2011 YOUTH PROGRAM Inspiring Young Emerging Leaders (I-YEL)

2011 YOUTH PROGRAM Inspiring Young Emerging Leaders (I-YEL)
Since 2001, the Crissy Field Center—a partnership of the Golden Gate National Parks Conservancy, National Park Service and Presidio Trust—has encouraged new generations to become bold leaders for thriving parks and healthier communities through it’s Inspiring Young Emerging Leaders (I-YEL) program. I-YEL is a yearlong, youth initiated and led internship comprised of a diverse group of San Francisco high school students who are dedicated to creating positive environmental and social change.

With the support of Crissy Field Center staff, the I-YEL team completes a major project each year that makes a positive environmental and social change in the community. This year’s Inspiring Young Emerging Leader’s team consisted of 22 high school students representing 13 different high schools and 13 different neighborhoods in San Francisco. They reflected a range of socio-economic and cultural backgrounds: 36% were Asian American, 27% Latino, 23% African American, and 14% identifying as multi-ethnic.

The actual summit ran from March 19 to March 20, 2011 at the Rob Hill Campground in the Presidio, which is part of the Golden Gate National Recreation Area, and it convened more than 100 high school students from the San Francisco Bay Area. Attendees ranged from 15 to 18 years of age and for more than half, this was their first time camping and spending the night away from home. Many of the teens had little outdoor experience prior to this event.

The summit began at 8:00am Saturday morning with an energetic rally as I-YEL welcomed everyone and explained the goals of the event. Not even the heavy rain, which continued throughout the weekend, could dampen these young people’s spirits! The youth got right to work learning how to pitch their own tents and adopt the “Leave No Trace” principles. A total of six educational workshops were offered introducing them to the National Park system, in addition to ones addressing the types of urban wildlife and ecology they might find in their local area. Sessions exploring cultural identity and environmental justice were offered as well. The goal of these workshops was to establish relevance and a personal connection between summit participants and the park.
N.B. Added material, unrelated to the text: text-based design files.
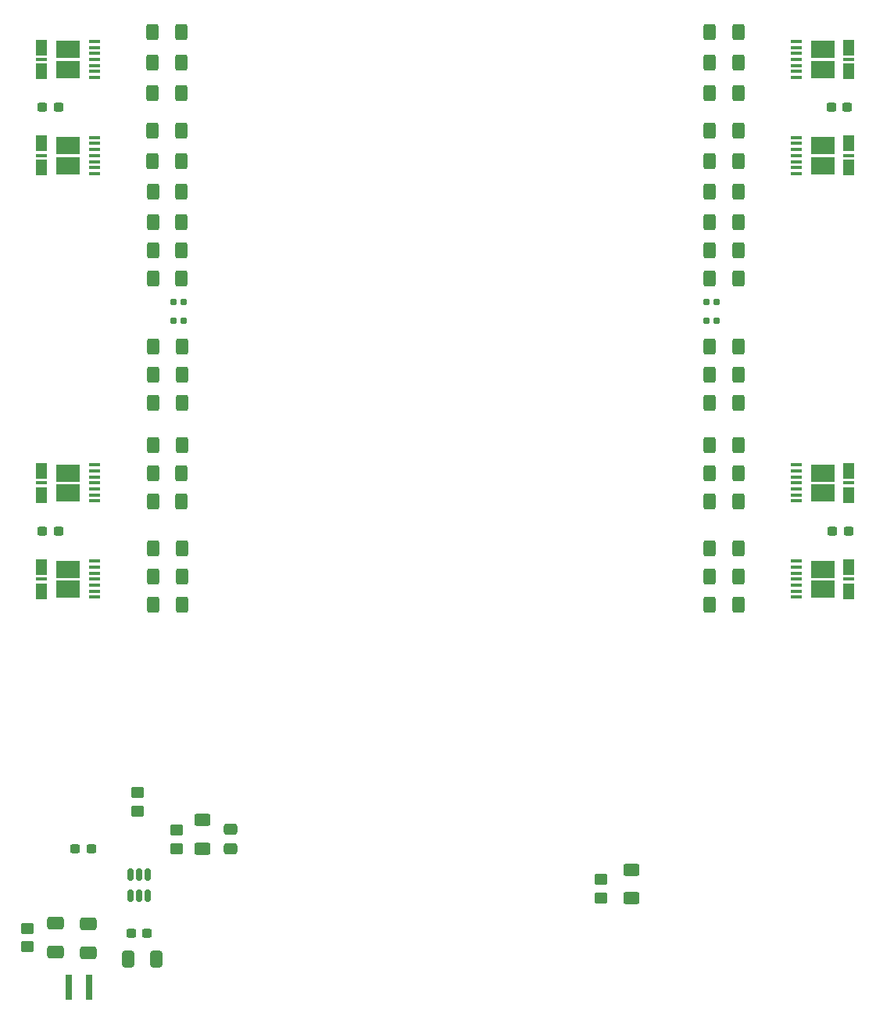
<source format=gbr>
%TF.GenerationSoftware,KiCad,Pcbnew,7.0.6*%
%TF.CreationDate,2023-07-10T17:04:03+08:00*%
%TF.ProjectId,rbc_circuits,7262635f-6369-4726-9375-6974732e6b69,1.0*%
%TF.SameCoordinates,Original*%
%TF.FileFunction,Paste,Top*%
%TF.FilePolarity,Positive*%
%FSLAX46Y46*%
G04 Gerber Fmt 4.6, Leading zero omitted, Abs format (unit mm)*
G04 Created by KiCad (PCBNEW 7.0.6) date 2023-07-10 17:04:03*
%MOMM*%
%LPD*%
G01*
G04 APERTURE LIST*
G04 Aperture macros list*
%AMRoundRect*
0 Rectangle with rounded corners*
0 $1 Rounding radius*
0 $2 $3 $4 $5 $6 $7 $8 $9 X,Y pos of 4 corners*
0 Add a 4 corners polygon primitive as box body*
4,1,4,$2,$3,$4,$5,$6,$7,$8,$9,$2,$3,0*
0 Add four circle primitives for the rounded corners*
1,1,$1+$1,$2,$3*
1,1,$1+$1,$4,$5*
1,1,$1+$1,$6,$7*
1,1,$1+$1,$8,$9*
0 Add four rect primitives between the rounded corners*
20,1,$1+$1,$2,$3,$4,$5,0*
20,1,$1+$1,$4,$5,$6,$7,0*
20,1,$1+$1,$6,$7,$8,$9,0*
20,1,$1+$1,$8,$9,$2,$3,0*%
G04 Aperture macros list end*
%ADD10RoundRect,0.250000X-0.450000X0.350000X-0.450000X-0.350000X0.450000X-0.350000X0.450000X0.350000X0*%
%ADD11R,2.650000X1.850000*%
%ADD12R,1.310000X0.450000*%
%ADD13R,1.310000X1.750000*%
%ADD14RoundRect,0.155000X-0.212500X-0.155000X0.212500X-0.155000X0.212500X0.155000X-0.212500X0.155000X0*%
%ADD15RoundRect,0.250000X0.412500X0.650000X-0.412500X0.650000X-0.412500X-0.650000X0.412500X-0.650000X0*%
%ADD16RoundRect,0.155000X0.212500X0.155000X-0.212500X0.155000X-0.212500X-0.155000X0.212500X-0.155000X0*%
%ADD17RoundRect,0.250000X0.450000X-0.350000X0.450000X0.350000X-0.450000X0.350000X-0.450000X-0.350000X0*%
%ADD18RoundRect,0.250000X0.400000X0.625000X-0.400000X0.625000X-0.400000X-0.625000X0.400000X-0.625000X0*%
%ADD19RoundRect,0.250000X-0.400000X-0.625000X0.400000X-0.625000X0.400000X0.625000X-0.400000X0.625000X0*%
%ADD20RoundRect,0.150000X0.150000X-0.512500X0.150000X0.512500X-0.150000X0.512500X-0.150000X-0.512500X0*%
%ADD21RoundRect,0.250000X-0.475000X0.337500X-0.475000X-0.337500X0.475000X-0.337500X0.475000X0.337500X0*%
%ADD22RoundRect,0.237500X0.300000X0.237500X-0.300000X0.237500X-0.300000X-0.237500X0.300000X-0.237500X0*%
%ADD23RoundRect,0.250000X0.650000X-0.412500X0.650000X0.412500X-0.650000X0.412500X-0.650000X-0.412500X0*%
%ADD24R,0.800000X2.700000*%
%ADD25RoundRect,0.237500X-0.300000X-0.237500X0.300000X-0.237500X0.300000X0.237500X-0.300000X0.237500X0*%
%ADD26RoundRect,0.250000X0.625000X-0.400000X0.625000X0.400000X-0.625000X0.400000X-0.625000X-0.400000X0*%
%ADD27RoundRect,0.250000X-0.625000X0.400000X-0.625000X-0.400000X0.625000X-0.400000X0.625000X0.400000X0*%
G04 APERTURE END LIST*
D10*
%TO.C,R1*%
X75234000Y-133227000D03*
X75234000Y-135227000D03*
%TD*%
D11*
%TO.C,IC7*%
X149461000Y-63199000D03*
X149461000Y-65349000D03*
D12*
X146611000Y-62324000D03*
X146611000Y-62974000D03*
X146611000Y-63624000D03*
X146616000Y-64274000D03*
X146611000Y-64924000D03*
X146611000Y-65574000D03*
X146611000Y-66224000D03*
X152311000Y-66224000D03*
D13*
X152311000Y-65574000D03*
D12*
X152311000Y-64924000D03*
X152311000Y-64274000D03*
X152311000Y-63624000D03*
D13*
X152311000Y-62974000D03*
D12*
X152311000Y-62324000D03*
%TD*%
D14*
%TO.C,C11*%
X136850500Y-80120000D03*
X137985500Y-80120000D03*
%TD*%
D15*
%TO.C,C1*%
X77304500Y-151229000D03*
X74179500Y-151229000D03*
%TD*%
D11*
%TO.C,IC8*%
X149461000Y-109049000D03*
X149461000Y-111199000D03*
D12*
X146611000Y-108174000D03*
X146611000Y-108824000D03*
X146611000Y-109474000D03*
X146616000Y-110124000D03*
X146611000Y-110774000D03*
X146611000Y-111424000D03*
X146611000Y-112074000D03*
X152311000Y-112074000D03*
D13*
X152311000Y-111424000D03*
D12*
X152311000Y-110774000D03*
X152311000Y-110124000D03*
X152311000Y-109474000D03*
D13*
X152311000Y-108824000D03*
D12*
X152311000Y-108174000D03*
%TD*%
D16*
%TO.C,C7*%
X80268000Y-80120000D03*
X79133000Y-80120000D03*
%TD*%
D17*
%TO.C,R4*%
X79506000Y-139291000D03*
X79506000Y-137291000D03*
%TD*%
D18*
%TO.C,R29*%
X140314000Y-71484000D03*
X137214000Y-71484000D03*
%TD*%
D16*
%TO.C,C8*%
X80268000Y-82152000D03*
X79133000Y-82152000D03*
%TD*%
D19*
%TO.C,R32*%
X137214000Y-54246000D03*
X140314000Y-54246000D03*
%TD*%
D18*
%TO.C,R30*%
X140314000Y-91042000D03*
X137214000Y-91042000D03*
%TD*%
D20*
%TO.C,U1*%
X74438000Y-144355500D03*
X75388000Y-144355500D03*
X76338000Y-144355500D03*
X76338000Y-142080500D03*
X75388000Y-142080500D03*
X74438000Y-142080500D03*
%TD*%
D19*
%TO.C,R37*%
X137214000Y-68182000D03*
X140314000Y-68182000D03*
%TD*%
D21*
%TO.C,C6*%
X85348000Y-137216000D03*
X85348000Y-139291000D03*
%TD*%
D19*
%TO.C,R11*%
X76914000Y-71484000D03*
X80014000Y-71484000D03*
%TD*%
%TO.C,R21*%
X76888000Y-57548000D03*
X79988000Y-57548000D03*
%TD*%
%TO.C,R23*%
X76914000Y-98700000D03*
X80014000Y-98700000D03*
%TD*%
D18*
%TO.C,R16*%
X80040000Y-106828000D03*
X76940000Y-106828000D03*
%TD*%
D10*
%TO.C,R5*%
X125480000Y-142620000D03*
X125480000Y-144620000D03*
%TD*%
D11*
%TO.C,IC2*%
X67715000Y-111199000D03*
X67715000Y-109049000D03*
D12*
X70565000Y-112074000D03*
X70565000Y-111424000D03*
X70565000Y-110774000D03*
X70560000Y-110124000D03*
X70565000Y-109474000D03*
X70565000Y-108824000D03*
X70565000Y-108174000D03*
X64865000Y-108174000D03*
D13*
X64865000Y-108824000D03*
D12*
X64865000Y-109474000D03*
X64865000Y-110124000D03*
X64865000Y-110774000D03*
D13*
X64865000Y-111424000D03*
D12*
X64865000Y-112074000D03*
%TD*%
D19*
%TO.C,R31*%
X137214000Y-57514000D03*
X140314000Y-57514000D03*
%TD*%
D14*
%TO.C,C12*%
X136850500Y-82152000D03*
X137985500Y-82152000D03*
%TD*%
D19*
%TO.C,R7*%
X76914000Y-77580000D03*
X80014000Y-77580000D03*
%TD*%
D11*
%TO.C,IC6*%
X149461000Y-98641000D03*
X149461000Y-100791000D03*
D12*
X146611000Y-97766000D03*
X146611000Y-98416000D03*
X146611000Y-99066000D03*
X146616000Y-99716000D03*
X146611000Y-100366000D03*
X146611000Y-101016000D03*
X146611000Y-101666000D03*
X152311000Y-101666000D03*
D13*
X152311000Y-101016000D03*
D12*
X152311000Y-100366000D03*
X152311000Y-99716000D03*
X152311000Y-99066000D03*
D13*
X152311000Y-98416000D03*
D12*
X152311000Y-97766000D03*
%TD*%
D18*
%TO.C,R18*%
X80040000Y-112924000D03*
X76940000Y-112924000D03*
%TD*%
D19*
%TO.C,R27*%
X137214000Y-74532000D03*
X140314000Y-74532000D03*
%TD*%
D22*
%TO.C,C9*%
X66652500Y-59070000D03*
X64927500Y-59070000D03*
%TD*%
D18*
%TO.C,R25*%
X140314000Y-77580000D03*
X137214000Y-77580000D03*
%TD*%
%TO.C,R38*%
X140314000Y-64880000D03*
X137214000Y-64880000D03*
%TD*%
D22*
%TO.C,C13*%
X152150000Y-59070000D03*
X150425000Y-59070000D03*
%TD*%
D11*
%TO.C,IC4*%
X67715000Y-100791000D03*
X67715000Y-98641000D03*
D12*
X70565000Y-101666000D03*
X70565000Y-101016000D03*
X70565000Y-100366000D03*
X70560000Y-99716000D03*
X70565000Y-99066000D03*
X70565000Y-98416000D03*
X70565000Y-97766000D03*
X64865000Y-97766000D03*
D13*
X64865000Y-98416000D03*
D12*
X64865000Y-99066000D03*
X64865000Y-99716000D03*
X64865000Y-100366000D03*
D13*
X64865000Y-101016000D03*
D12*
X64865000Y-101666000D03*
%TD*%
D11*
%TO.C,IC5*%
X149461000Y-52791000D03*
X149461000Y-54941000D03*
D12*
X146611000Y-51916000D03*
X146611000Y-52566000D03*
X146611000Y-53216000D03*
X146616000Y-53866000D03*
X146611000Y-54516000D03*
X146611000Y-55166000D03*
X146611000Y-55816000D03*
X152311000Y-55816000D03*
D13*
X152311000Y-55166000D03*
D12*
X152311000Y-54516000D03*
X152311000Y-53866000D03*
X152311000Y-53216000D03*
D13*
X152311000Y-52566000D03*
D12*
X152311000Y-51916000D03*
%TD*%
D19*
%TO.C,R20*%
X76888000Y-54246000D03*
X79988000Y-54246000D03*
%TD*%
%TO.C,R24*%
X76914000Y-101748000D03*
X80014000Y-101748000D03*
%TD*%
D18*
%TO.C,R19*%
X79962000Y-50944000D03*
X76862000Y-50944000D03*
%TD*%
D19*
%TO.C,R34*%
X137214000Y-101748000D03*
X140314000Y-101748000D03*
%TD*%
D18*
%TO.C,R42*%
X140314000Y-106828000D03*
X137214000Y-106828000D03*
%TD*%
D19*
%TO.C,R40*%
X137214000Y-112924000D03*
X140314000Y-112924000D03*
%TD*%
D18*
%TO.C,R17*%
X80040000Y-109876000D03*
X76940000Y-109876000D03*
%TD*%
%TO.C,R41*%
X140314000Y-109876000D03*
X137214000Y-109876000D03*
%TD*%
D19*
%TO.C,R33*%
X137214000Y-50910000D03*
X140314000Y-50910000D03*
%TD*%
D18*
%TO.C,R9*%
X80014000Y-74532000D03*
X76914000Y-74532000D03*
%TD*%
D19*
%TO.C,R28*%
X137214000Y-87994000D03*
X140314000Y-87994000D03*
%TD*%
%TO.C,R12*%
X76940000Y-91042000D03*
X80040000Y-91042000D03*
%TD*%
%TO.C,R8*%
X76940000Y-84946000D03*
X80040000Y-84946000D03*
%TD*%
D23*
%TO.C,C4*%
X69900000Y-150544000D03*
X69900000Y-147419000D03*
%TD*%
D22*
%TO.C,C2*%
X76288500Y-148435000D03*
X74563500Y-148435000D03*
%TD*%
D18*
%TO.C,R15*%
X80014000Y-68182000D03*
X76914000Y-68182000D03*
%TD*%
%TO.C,R14*%
X79988000Y-64914000D03*
X76888000Y-64914000D03*
%TD*%
%TO.C,R39*%
X140314000Y-61612000D03*
X137214000Y-61612000D03*
%TD*%
%TO.C,R13*%
X79988000Y-61612000D03*
X76888000Y-61612000D03*
%TD*%
D22*
%TO.C,C14*%
X152250500Y-104968000D03*
X150525500Y-104968000D03*
%TD*%
D23*
%TO.C,C5*%
X66344000Y-150505500D03*
X66344000Y-147380500D03*
%TD*%
D24*
%TO.C,L1*%
X69984000Y-154277000D03*
X67784000Y-154277000D03*
%TD*%
D18*
%TO.C,R22*%
X80040000Y-95652000D03*
X76940000Y-95652000D03*
%TD*%
D25*
%TO.C,C10*%
X64927500Y-104968000D03*
X66652500Y-104968000D03*
%TD*%
D26*
%TO.C,R6*%
X128782000Y-144662000D03*
X128782000Y-141562000D03*
%TD*%
D19*
%TO.C,R36*%
X137214000Y-95652000D03*
X140314000Y-95652000D03*
%TD*%
D11*
%TO.C,IC3*%
X67715000Y-54941000D03*
X67715000Y-52791000D03*
D12*
X70565000Y-55816000D03*
X70565000Y-55166000D03*
X70565000Y-54516000D03*
X70560000Y-53866000D03*
X70565000Y-53216000D03*
X70565000Y-52566000D03*
X70565000Y-51916000D03*
X64865000Y-51916000D03*
D13*
X64865000Y-52566000D03*
D12*
X64865000Y-53216000D03*
X64865000Y-53866000D03*
X64865000Y-54516000D03*
D13*
X64865000Y-55166000D03*
D12*
X64865000Y-55816000D03*
%TD*%
D18*
%TO.C,R26*%
X140314000Y-84946000D03*
X137214000Y-84946000D03*
%TD*%
D27*
%TO.C,R3*%
X82300000Y-136191000D03*
X82300000Y-139291000D03*
%TD*%
D19*
%TO.C,R35*%
X137214000Y-98700000D03*
X140314000Y-98700000D03*
%TD*%
D18*
%TO.C,R10*%
X80040000Y-87994000D03*
X76940000Y-87994000D03*
%TD*%
D11*
%TO.C,IC1*%
X67715000Y-65349000D03*
X67715000Y-63199000D03*
D12*
X70565000Y-66224000D03*
X70565000Y-65574000D03*
X70565000Y-64924000D03*
X70560000Y-64274000D03*
X70565000Y-63624000D03*
X70565000Y-62974000D03*
X70565000Y-62324000D03*
X64865000Y-62324000D03*
D13*
X64865000Y-62974000D03*
D12*
X64865000Y-63624000D03*
X64865000Y-64274000D03*
X64865000Y-64924000D03*
D13*
X64865000Y-65574000D03*
D12*
X64865000Y-66224000D03*
%TD*%
D22*
%TO.C,C3*%
X70208500Y-139302000D03*
X68483500Y-139302000D03*
%TD*%
D17*
%TO.C,R2*%
X63296000Y-149927000D03*
X63296000Y-147927000D03*
%TD*%
M02*

</source>
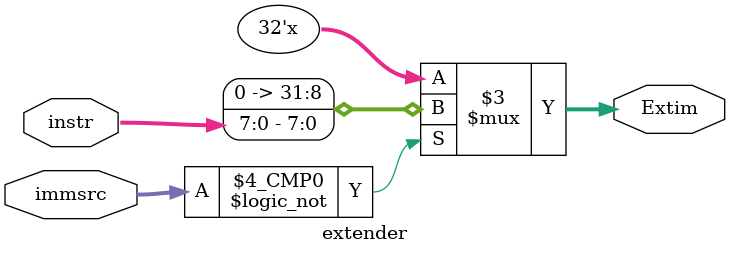
<source format=v>
module extender(
  input [23:0] instr,
  input [1:0] immsrc, 
  output reg [31:0] Extim);
  
  always @(*) begin
    case(immsrc)
      2'b00:Extim={24'b0 ,instr[7:0]};
      2'b00:Extim={20'b0 ,instr[11:0]};
      2'b00:Extim={{6{instr[23]}} ,instr[23:0],2'b00};
      default:Extim=32'bx;
    endcase
  end
endmodule

  

</source>
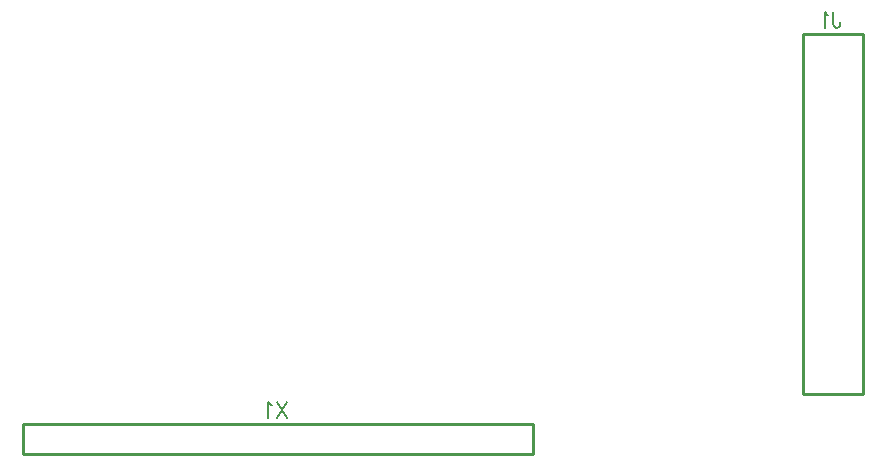
<source format=gbo>
G04 DipTrace 2.4.0.2*
%INBottomSilk.gbr*%
%MOIN*%
%ADD10C,0.0098*%
%ADD77C,0.0077*%
%FSLAX44Y44*%
G04*
G70*
G90*
G75*
G01*
%LNBotSilk*%
%LPD*%
X35440Y18440D2*
D10*
X37440D1*
Y6440D1*
X35440D1*
Y18440D1*
X9439Y4440D2*
X26441D1*
Y5440D1*
X9439D1*
Y4440D1*
X36458Y19172D2*
D77*
Y18790D1*
X36481Y18718D1*
X36506Y18694D1*
X36553Y18670D1*
X36601D1*
X36649Y18694D1*
X36673Y18718D1*
X36697Y18790D1*
Y18837D1*
X36303Y19076D2*
X36255Y19100D1*
X36183Y19172D1*
Y18670D1*
X18245Y6172D2*
X17910Y5670D1*
Y6172D2*
X18245Y5670D1*
X17755Y6076D2*
X17707Y6100D1*
X17635Y6172D1*
Y5670D1*
M02*

</source>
Also, a series of experiential workshops designed to support the second goal of education occurred. Teens choose from six outdoor activities that were low to no-cost in hopes that they would be encouraged to come back on their own, bringing friends and family. Some favorite activities were: the adventure ropes course, wilderness survival training, catch and release crabbing, a nature hike/poetry session, and an “Amazing Race-like” scavenger hunt. The day concluded with a BBQ dinner and traditional campfire, complete with ‘smores and stories led by a National Park Service ranger.

On Sunday, after breakfast and breaking down the campsite, the participants split into three smaller discussion groups to tackle the third goal of access, and ways to connect people—especially urban audiences—to parks. Topics of discussion were chosen after reviewing America’s Great Outdoors (AGO) Youth report. They talked about how technology could be used to make parks relevant to young people, and developing outreach campaigns that attract young people and their families to visit the parks. They looked at barriers to teen participation and brainstormed how to direct mass marketing away from shopping malls and movies toward healthy outdoor excursions. Lastly, before the summit ended, the youth discussed how public transportation needed to be improved in order to make it easier to get to parks without a car, as well as ways that their own neighborhood parks could be revitalized and made safer.

The I-YEL interns were responsible for all the planning stages during the five months prior to the summit. This included establishing the goals and themes, educational program and outdoor activity development, logistics and organization, outreach and promotion, event implementation and facilitating discussions. Beginning in September 2010, the group dedicated at least one of their bi-weekly workdays to planning the summit, which is estimated to be a total of 1,500 volunteer hours!